Impossible de parler de Taxi
Téhéran sans évoquer son réalisateur, Jafar Panahi. Déjà parce que l’iranien
prend un malin plaisir à se mettre lui-même en scène à chaque nouveau
long-métrage, mais aussi car il est important de repréciser le contexte de
création de ce nouveau volet : interdit de réaliser des films depuis 2010,
Panahi produit Taxi Téhéran en totale
illégalité, comme c’était déjà le cas pour Closed
Curtain et Ceci n’est pas un film.
Panahi brouille à nouveau les frontières de la réalité et de
la fiction, retrouvant à nouveau cette veine cinématographique ultra-réaliste
qui brise allègrement le quatrième mur pour mieux desservir son propos. Mais c’est
bel et bien avant tout ici un film somme, comme un testament, bilan d’une œuvre
étalée sur près de vingt ans : Panahi aligne références sur références à
son propre cinéma, implicitement ou non, comme si chacune de ces scénettes qui
s’entrecroisent provenait de l’une de ses précédentes réalisations. Mais Taxi Téhéran n’est en rien un film
égocentrique, il n’est pas non plus un appel à l’aide s’apitoyant sur son
propre sort : non, le nouveau Panahi est un formidable pamphlet
libérateur, jamais moralisateur, peignant avec une justesse admirable la ville
de Téhéran et ses habitants, s’intéressant autant aux limites du régime
politique iranien qu’à la place de l’Art et de la représentation dans une
société iconoclaste. C’est cette simplicité des effets, cette pureté du relief
narratif qui donne au film de Panahi toute sa puissance, transformant cette
vivacité quasi-amateuriste en une expérience de cinéma engagé unique en son
genre.
On pense évidemment à Ten
et à Le Goût de la cerise de son
compatriote Abbas Kiarostami, mais c’est à sa propre logique que répond Panahi.

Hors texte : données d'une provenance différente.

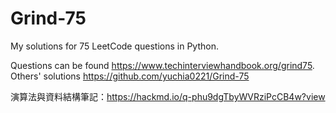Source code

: # Grind-75
My solutions for 75 LeetCode questions in Python.   

Questions can be found https://www.techinterviewhandbook.org/grind75.    
Others' solutions https://github.com/yuchia0221/Grind-75

演算法與資料結構筆記：https://hackmd.io/q-phu9dgTbyWVRziPcCB4w?view
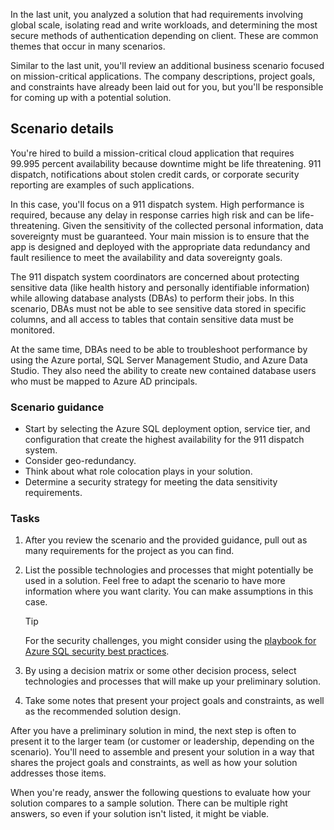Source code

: In the last unit, you analyzed a solution that had requirements involving global scale, isolating read and write workloads, and determining the most secure methods of authentication depending on client. These are common themes that occur in many scenarios.

Similar to the last unit, you'll review an additional business scenario focused on mission-critical applications. The company descriptions, project goals, and constraints have already been laid out for you, but you'll be responsible for coming up with a potential solution.

## Scenario details

You're hired to build a mission-critical cloud application that requires 99.995 percent availability because downtime might be life threatening. 911 dispatch, notifications about stolen credit cards, or corporate security reporting are examples of such applications. 

In this case, you'll focus on a 911 dispatch system. High performance is required, because any delay in response carries high risk and can be life-threatening. Given the sensitivity of the collected personal information, data sovereignty must be guaranteed. Your main mission is to ensure that the app is designed and deployed with the appropriate data redundancy and fault resilience to meet the availability and data sovereignty goals.

The 911 dispatch system coordinators are concerned about protecting sensitive data (like health history and personally identifiable information) while allowing database analysts (DBAs) to perform their jobs. In this scenario, DBAs must not be able to see sensitive data stored in specific columns, and all access to tables that contain sensitive data must be monitored. 

At the same time, DBAs need to be able to troubleshoot performance by using the Azure portal, SQL Server Management Studio, and Azure Data Studio. They also need the ability to create new contained database users who must be mapped to Azure AD principals.  

### Scenario guidance

- Start by selecting the Azure SQL deployment option, service tier, and configuration that create the highest availability for the 911 dispatch system.  
- Consider geo-redundancy.  
- Think about what role colocation plays in your solution.  
- Determine a security strategy for meeting the data sensitivity requirements.

### Tasks

1. After you review the scenario and the provided guidance, pull out as many requirements for the project as you can find.
1. List the possible technologies and processes that might potentially be used in a solution. Feel free to adapt the scenario to have more information where you want clarity. You can make assumptions in this case.
    
   > [!TIP]
   > For the security challenges, you might consider using the [playbook for Azure SQL security best practices](https://docs.microsoft.com/azure/sql-database/sql-database-security-best-practice?azure-portal=true).  
1. By using a decision matrix or some other decision process, select technologies and processes that will make up your preliminary solution.
1. Take some notes that present your project goals and constraints, as well as the recommended solution design.

After you have a preliminary solution in mind, the next step is often to present it to the larger team (or customer or leadership, depending on the scenario). You'll need to assemble and present your solution in a way that shares the project goals and constraints, as well as how your solution addresses those items.

When you're ready, answer the following questions to evaluate how your solution compares to a sample solution. There can be multiple right answers, so even if your solution isn't listed, it might be viable.
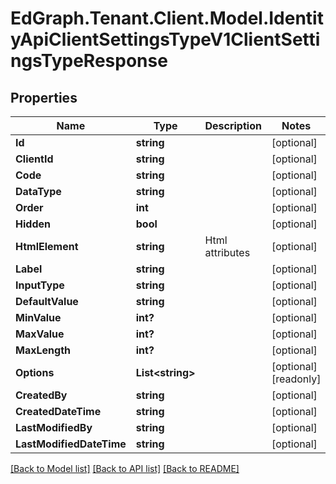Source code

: # EdGraph.Tenant.Client.Model.IdentityApiClientSettingsTypeV1ClientSettingsTypeResponse

## Properties

Name | Type | Description | Notes
------------ | ------------- | ------------- | -------------
**Id** | **string** |  | [optional] 
**ClientId** | **string** |  | [optional] 
**Code** | **string** |  | [optional] 
**DataType** | **string** |  | [optional] 
**Order** | **int** |  | [optional] 
**Hidden** | **bool** |  | [optional] 
**HtmlElement** | **string** | Html attributes | [optional] 
**Label** | **string** |  | [optional] 
**InputType** | **string** |  | [optional] 
**DefaultValue** | **string** |  | [optional] 
**MinValue** | **int?** |  | [optional] 
**MaxValue** | **int?** |  | [optional] 
**MaxLength** | **int?** |  | [optional] 
**Options** | **List&lt;string&gt;** |  | [optional] [readonly] 
**CreatedBy** | **string** |  | [optional] 
**CreatedDateTime** | **string** |  | [optional] 
**LastModifiedBy** | **string** |  | [optional] 
**LastModifiedDateTime** | **string** |  | [optional] 

[[Back to Model list]](../README.md#documentation-for-models) [[Back to API list]](../README.md#documentation-for-api-endpoints) [[Back to README]](../README.md)


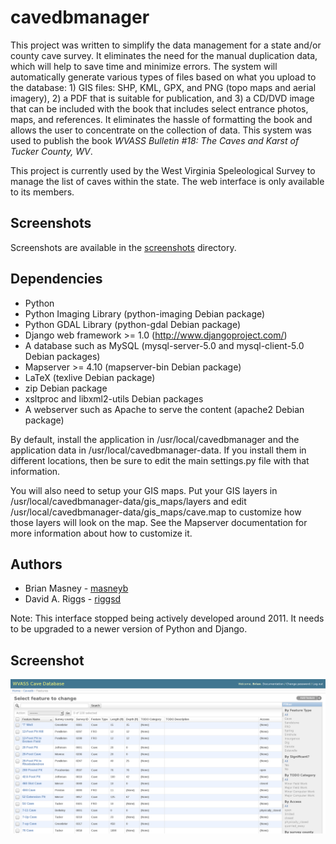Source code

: # cavedbmanager

This project was written to simplify the data management for a state
and/or county cave survey. It eliminates the need for the manual duplication
data, which will help to save time and minimize errors. The system will
automatically generate various types of files based on what you upload
to the database: 1) GIS files: SHP, KML, GPX, and PNG (topo maps and
aerial imagery), 2) a PDF that is suitable for publication, and 3) a 
CD/DVD image that can be included with the book that includes select
entrance photos, maps, and references. It eliminates the hassle of
formatting the book and allows the user to concentrate on the collection
of data. This system was used to publish the book _WVASS Bulletin #18:
The Caves and Karst of Tucker County, WV_.

This project is currently used by the West Virginia Speleological Survey
to manage the list of caves within the state. The web interface is only
available to its members.


## Screenshots

Screenshots are available in the [screenshots](screenshots) directory.


## Dependencies

* Python
* Python Imaging Library (python-imaging Debian package)
* Python GDAL Library (python-gdal Debian package)
* Django web framework >= 1.0 (http://www.djangoproject.com/)
* A database such as MySQL (mysql-server-5.0 and mysql-client-5.0 Debian packages)
* Mapserver >= 4.10 (mapserver-bin Debian package)
* LaTeX (texlive Debian package)
* zip Debian package
* xsltproc and libxml2-utils Debian packages
* A webserver such as Apache to serve the content (apache2 Debian package)

By default, install the application in /usr/local/cavedbmanager and the
application data in /usr/local/cavedbmanager-data. If you install them in
different locations, then be sure to edit the main settings.py file with that 
information.

You will also need to setup your GIS maps. Put your GIS layers in 
/usr/local/cavedbmanager-data/gis_maps/layers and edit
/usr/local/cavedbmanager-data/gis_maps/cave.map to customize how those
layers will look on the map. See the Mapserver documentation for more 
information about how to customize it.


## Authors

* Brian Masney - [masneyb](https://github.com/masneyb)
* David A. Riggs - [riggsd](https://github.com/riggsd)

Note: This interface stopped being actively developed around 2011. It needs
to be upgraded to a newer version of Python and Django.

## Screenshot

![Search Page](media/img/wvass-cavedb-search-feature.png "Search Page")

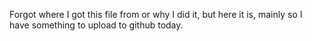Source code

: Forgot where I got this file from or why I did it, but here it is, mainly so I have something to upload to github today.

Taxi Téhéran est un huis-clos, mais
il n’est pas fermé : cet espace est en mouvement, il évolue en même temps
que son décors. Un taxi, c’est pourtant simple – Panahi en fait une agora, une
place publique et pourtant un isoloir si privé où chacun s’exprime sans tabous,
sans règles, sans la crainte de possibles représailles.
Que la sacrosainte liberté d’expression trouve son apogée
dans l’intérieur étroit du taxi iranien d’un réalisateur qu’on a voulu censurer,
c’est une douce ironie à l’image de la réussite du dernier grand vainqueur de
la Berlinale. Intelligent et drôle, subtilement terrifiant et foncièrement touchant,
posant les questions qu’il faut, quand il faut, Taxi Téhéran est une merveille d’écriture et un objet filmique profondément
atypique à la portée philosophique inégalée. Le triomphe artistique d’un génie
que le bâillon a rendu plus éloquent que jamais. Un coup de maître.